ホーム » エッセイ » 【 廃炉のための専門技術者、福島第一原発で完全に不足 】《後篇》
完全廃炉の経験は小型の実験炉1基のみ、これが日本の廃炉の現実
福島第一原発の完全廃炉という巨大な作業、日本だけでは完遂不能
影山ゆり / AP通信 / 米国FOXニュース 12月15日
フランスもすでに9基の原子炉を廃炉にした経験を持っています。
中央政府レベルでは7名の廃炉の専門家を擁し、地方レベルではさらに10名の専門家がいます。
アメリカの原子力技術者で、1979年にメルトダウンしたペンシルヴェニア州のスリーマイル島の原子炉の廃炉作業の経験を持つレイク・バレット氏が、コンサルタントとして東京電力に雇用されました。
彼は年1~2回程度福島第一原発の現場を訪れ、助言を行うことになっていますが、恒常的に廃炉作業に関わる訳では無く、毎日仕事がある訳でもありません。
スリーマイル島の事故と比較した場合、福島第一原発の事故ははるかに深刻で複雑です。
スリーマイルでは1基のメルトダウンが起きましたが、核燃料が格納容器の外にまで溶け出すメルトスルーは起きていません。

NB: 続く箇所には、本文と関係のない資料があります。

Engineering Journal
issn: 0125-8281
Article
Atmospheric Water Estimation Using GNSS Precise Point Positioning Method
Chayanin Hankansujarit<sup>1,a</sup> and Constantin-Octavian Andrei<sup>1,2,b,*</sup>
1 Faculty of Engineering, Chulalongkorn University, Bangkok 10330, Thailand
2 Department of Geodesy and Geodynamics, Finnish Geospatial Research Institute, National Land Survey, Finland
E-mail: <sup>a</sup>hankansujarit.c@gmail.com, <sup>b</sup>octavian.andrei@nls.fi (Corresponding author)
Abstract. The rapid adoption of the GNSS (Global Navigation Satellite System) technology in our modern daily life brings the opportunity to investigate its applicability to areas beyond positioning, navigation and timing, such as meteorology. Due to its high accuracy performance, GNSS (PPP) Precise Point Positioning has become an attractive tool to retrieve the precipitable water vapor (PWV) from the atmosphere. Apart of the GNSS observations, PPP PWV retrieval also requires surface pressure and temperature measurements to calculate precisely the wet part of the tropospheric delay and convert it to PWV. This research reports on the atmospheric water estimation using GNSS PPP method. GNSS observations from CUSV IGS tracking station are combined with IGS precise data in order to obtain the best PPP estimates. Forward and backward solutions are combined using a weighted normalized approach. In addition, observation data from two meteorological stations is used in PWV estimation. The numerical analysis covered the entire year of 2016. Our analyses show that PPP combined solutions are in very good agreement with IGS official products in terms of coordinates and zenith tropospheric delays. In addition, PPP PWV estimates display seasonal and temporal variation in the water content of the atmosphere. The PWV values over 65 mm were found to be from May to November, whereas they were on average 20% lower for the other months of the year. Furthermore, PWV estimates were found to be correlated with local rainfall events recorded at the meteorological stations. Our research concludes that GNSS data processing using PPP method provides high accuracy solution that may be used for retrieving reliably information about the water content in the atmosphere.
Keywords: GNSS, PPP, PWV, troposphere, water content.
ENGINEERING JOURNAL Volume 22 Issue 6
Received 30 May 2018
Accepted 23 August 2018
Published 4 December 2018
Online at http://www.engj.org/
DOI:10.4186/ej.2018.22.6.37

これに対し、福島では3基の原子炉でメルトダウンに加えメルトスルーが発生、さらには複数回の大きな爆発が発生したことにより、事故現場の複雑さ、汚染の深刻さなどにおいて比較にならないからです。
バレット氏は、彼が福島第一原発における廃炉作業に参加することを決断した理由として、スリーマイルの廃炉作業には複数の日本人技術者が参加しており、彼らも今回の作業に当然参加するはずだと考えていたことを明らかにしました。
バレット氏は彼らの所在について尋ねましたが、返答は一切ありませんでした。
バレット氏はスリーマイルで働いた日本人技術者全員が引退してしまっているか、あるいは原子力産業界にはもう席を置いていないことを恐れています。

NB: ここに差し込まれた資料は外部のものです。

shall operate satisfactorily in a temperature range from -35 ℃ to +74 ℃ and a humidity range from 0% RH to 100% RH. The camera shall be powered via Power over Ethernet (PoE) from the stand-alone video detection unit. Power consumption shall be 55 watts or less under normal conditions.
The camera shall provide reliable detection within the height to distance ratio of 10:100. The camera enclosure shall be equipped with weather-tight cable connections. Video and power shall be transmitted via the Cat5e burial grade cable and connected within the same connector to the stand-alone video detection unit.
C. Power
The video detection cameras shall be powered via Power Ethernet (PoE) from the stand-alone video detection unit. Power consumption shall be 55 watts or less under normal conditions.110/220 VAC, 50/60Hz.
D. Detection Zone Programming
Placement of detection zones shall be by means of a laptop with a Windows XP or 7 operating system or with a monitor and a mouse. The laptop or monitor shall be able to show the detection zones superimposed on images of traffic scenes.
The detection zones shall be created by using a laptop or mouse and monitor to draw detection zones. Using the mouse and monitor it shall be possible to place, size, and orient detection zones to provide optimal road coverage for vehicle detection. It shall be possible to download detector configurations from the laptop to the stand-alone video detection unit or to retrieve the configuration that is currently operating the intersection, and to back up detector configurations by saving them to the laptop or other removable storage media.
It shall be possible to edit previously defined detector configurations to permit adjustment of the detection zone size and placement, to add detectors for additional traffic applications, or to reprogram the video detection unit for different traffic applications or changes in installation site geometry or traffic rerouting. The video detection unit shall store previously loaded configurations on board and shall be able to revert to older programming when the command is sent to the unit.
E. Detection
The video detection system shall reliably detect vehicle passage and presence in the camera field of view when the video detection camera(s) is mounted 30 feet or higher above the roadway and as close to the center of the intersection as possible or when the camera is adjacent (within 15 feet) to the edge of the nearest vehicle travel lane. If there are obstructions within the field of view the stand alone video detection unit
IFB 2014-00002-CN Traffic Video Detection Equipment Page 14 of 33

「最も重要かつ困難な課題は、熟練した原子力技術者の確保です。事故収束・廃炉作業の手順について具体的な計画を立案し、実際に作業を行う日本人技術者たちの中に溶け込み、充分に意思疎通できる人間が必要なのです。」
バレット氏がこう語りました。
日本の原子力発電はアメリカより遅れて始まり、これまで完全廃炉を完了した経験があるのは、小型の実験用原子炉1基のみです。
日本では現在、5基の原子炉が廃炉の様々な段階にあります。
内訳は実験用原子炉が2基、商業用原子炉が3基です。
廃炉の最も長い期間がかかると見られているのは、東海原子力発電所1号機です。
現在22年の予定期間の15年目に入っています。
約70人の専門技術者が廃炉作業に取り組んでいます。
しかし、日本の最も古い原子炉で積まれた経験を、直接福島で応用できる訳ではありません。
福島第一原発に類似した原子炉の廃炉作業は、東京の西にある浜岡原子力発電所にあり、ここでは現在2基の原子炉の廃炉作業が行われています。
しかしその作業は始まったばかりで、完了まではこれから30年という時間がかかることになっています。
事故の発生から2年半、日本は国内外から専門家を集め、原子炉の廃炉について研究する国際研究所を設立することになりました。
この研究所は福島第一原発の事故収束・廃炉作業の実際について、情報交換をする役割も担うことになります。
原子力発電所の設計と安全管理の分野で20年の経験を持つアイダホ大学のアキラ・トクヒロ教授は、その取り組みを福島第一原発の事故収束・廃炉作業について、初めて正しい第一歩を踏み出すものだと語りました。
しかし一方では、これから進めなければならない作業の巨大さと比べると、対応としては小さすぎるとも語りました。
あらたに設立される組織は、課題が山のようにある事を認識しています。
ロボット開発やその他の数多くの技術開発も含め、先例のない難しい問題がこれから待ち受けています。
トクヒロ教授は、チェルノブイリの事故処理問題を抱えるウクライナ、スリーマイル島の経験を持つアメリカを中心に、福島第一原発の問題解決のための国際的機関の創設を主唱しています。
「福島第一原発の完全廃炉という巨大な作業を完了させるためには、国際社会の取り組みが必要なことは明白な事実です。」
トクヒロ教授がこう語りました。
「世界の原子力産業界の連携と性根、それが試されることになるのです。」
〈 完 〉
◆ 掲載されている写真について(AP通信社)
技術研究組合・国際廃炉研究開発機構が公表したこの写真は、9月25日に国際専門家会議のメンバーが、福島第一原子力発電所内で東京電力の技術者と、事故収束・廃炉作業の進捗状況について打ち合わせを行いました。
国際専門家会議が福祉の事故に関する実況見分を行った(9月23日~27日)のはこれが初めてです。